Option 1 (centrally managed Vagrant VMs via MDM): Keep the VM’s rootfs volume separate from its /home + /var volume, and push updates to the rootfs volumes via MDM (ideally using a binary diff system like Courgette.)
Option 2: build a chroot under /opt with versions of everything you care about, using e.g. Nix. Then create an apt/RPM package that in turn uses chef/puppet/etc to update this chroot within the VMs. (This is basically what Gitlab does for their self-hosted installable.)
Still not as good as just pulling a new Docker image… but possible.
> First, there's the whole "VM" part. You are constantly reminded of the border between your machine and the VM: having to explicitly start/stop the VM, SSH into it, set up port forwarding, figure out a core count & RAM size which is large enough to be useful yet small enough to work on everyone's machine, having to set up rsync wrappers because the NFS host mount is unusably slow...
What are you talking about? I used to do all that you're mentioning in the Vagrantfile, via code. Granted, ruby code (which doesn't help), but still in code.

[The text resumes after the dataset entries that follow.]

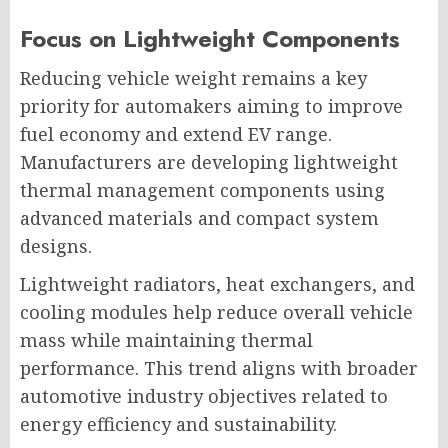
Focus on Lightweight Components
Reducing vehicle weight remains a key
priority for automakers aiming to improve
fuel economy and extend EV range.
Manufacturers are developing lightweight
thermal management components using
advanced materials and compact system
designs.
Lightweight radiators, heat exchangers, and
cooling modules help reduce overall vehicle
mass while maintaining thermal
performance. This trend aligns with broader
automotive industry objectives related to
energy efficiency and sustainability.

> Second, it doesn't really deal well with change. When you're working in a team, you want everyone to have an identical environment. Vagrant is great for setting it up, but it doesn't really have a solution to changing it. Want to add a package? Nuke the VMs, start from scratch, and hope nobody runs into install issues.
Uh, adding the vagrant file to the code repository, maybe? So that maybe you can decide if a package goes into the vm via a code review? Maybe using the provisioning methods, so that changes can both be reviewed and git-tracked.
Like, have you actually read the Vagrant's documentation ? Or are you one of those people that criticize stuff just because the getting started one-page tutorial doesn't solve 100% of their use-case ?
I've used Vagrant in a team in the past, and it feels like either you have no idea what you're talking about or you have used it only briefly without actually reading any documentation.
> Docker, especially with docker-compose, provides pretty much the same but better.
There are some things docker cannot do, and some things vagrant cannot do.
They're completely different pieces of technology that happen to be able to do similar things (and happen to be used for similar purposes).